I've always felt that a story that combines friendship and a shared passion for magic would make a fine film. It's the theme that pervades Leslie Danoff’s
excellent documentary, Saturday at Reuben's
. A film in this vein could do for magic what Thomas McCarthy's "The Station Agent" did for train aficionados.
With Sir Michael Caine in the cast, "Is Anybody There" has definite star power and it's a good film with first rate performances. Caine stars as a bitter and aging retired magician who is stuck in a retirement home. His counterpoint, Bill Milner, stars as the young son of a couple that manages the home who is intrigued by the deaths that he has witnessed there.
The pair strike up an unlikely friendship - each filling a need in the other.

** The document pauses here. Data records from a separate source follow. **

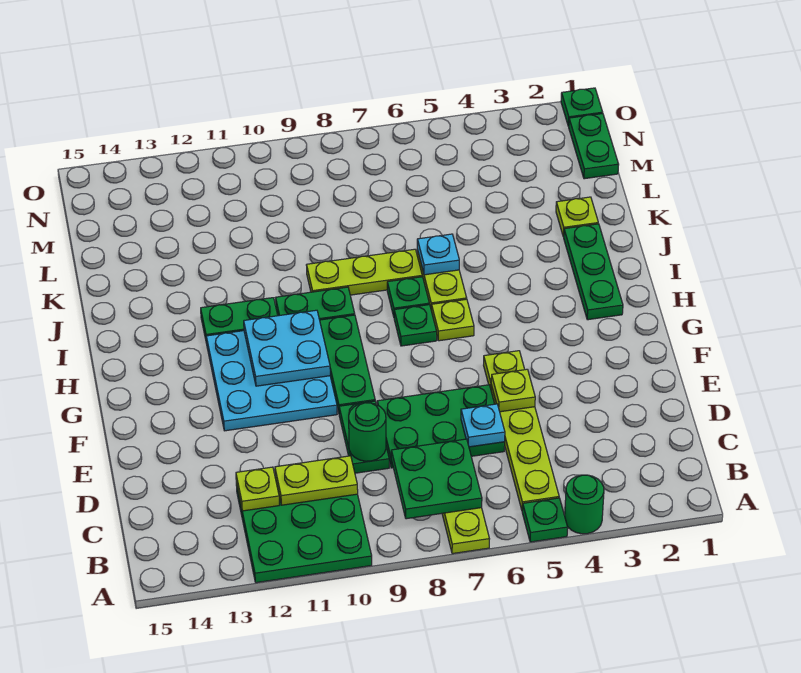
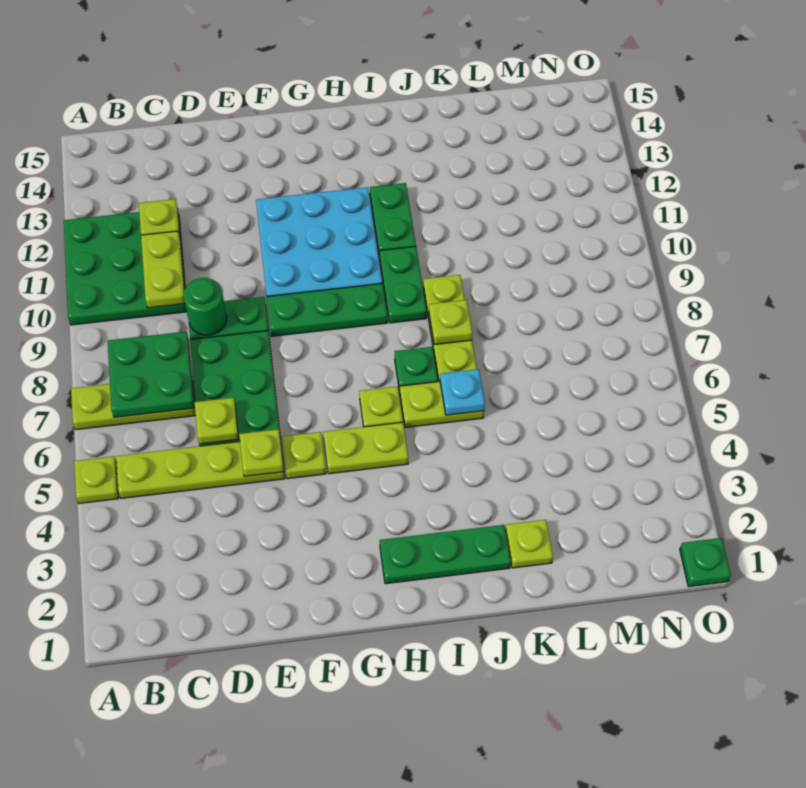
green 1x1 round brick [565,475,604,534] -> none
green 1x1 plate [522,498,568,542] -> lime 1x1 plate [74,456,119,503]
cyan 1x1 plate [461,404,505,447] -> lime 1x1 plate [195,398,238,444]
none -> lime 1x2 plate [323,422,408,474]
cyan 2x2 plate [244,310,330,386] -> none
green 1x1 plate [394,305,437,346] -> none
none -> lime 1x1 plate [429,300,472,345]
green 1x2 plate [569,114,619,179] -> none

The kid literally has no magic in his life (he's so cynical, he can't even enjoy Christmas). Caine's character, on the other hand, has lived a full life and can't believe that the retirement home is all that he has to show for it.
Magic, in a secondary role, is treated with respect (magic consultant for the film was Scott Penrose). While Caine’s character uses magic to befriend the boy, he seems to have little passion for it. Maybe he's just lost it on the way. Some magicians may dislike the exposure of a card move.
In a contradiction, Caine's character has been a successful magician who appears to have played the major UK circuits. However, his cheesy truck, which has his stage name emblazoned on it, doesn't fit the persona.
Is Anybody There?
I liked the film's premise as well as the characters, but overall, I felt that the plot proceeded in a rather perfunctory manner. In particular, developments towards the end of the movie seemed to occur too quickly.
"Is Anybody There" is an involving and well crafted film, but it fell short of the promise of a story that has a passion for the art of magic at its core. I think a more magic-centric film would have made this one stronger.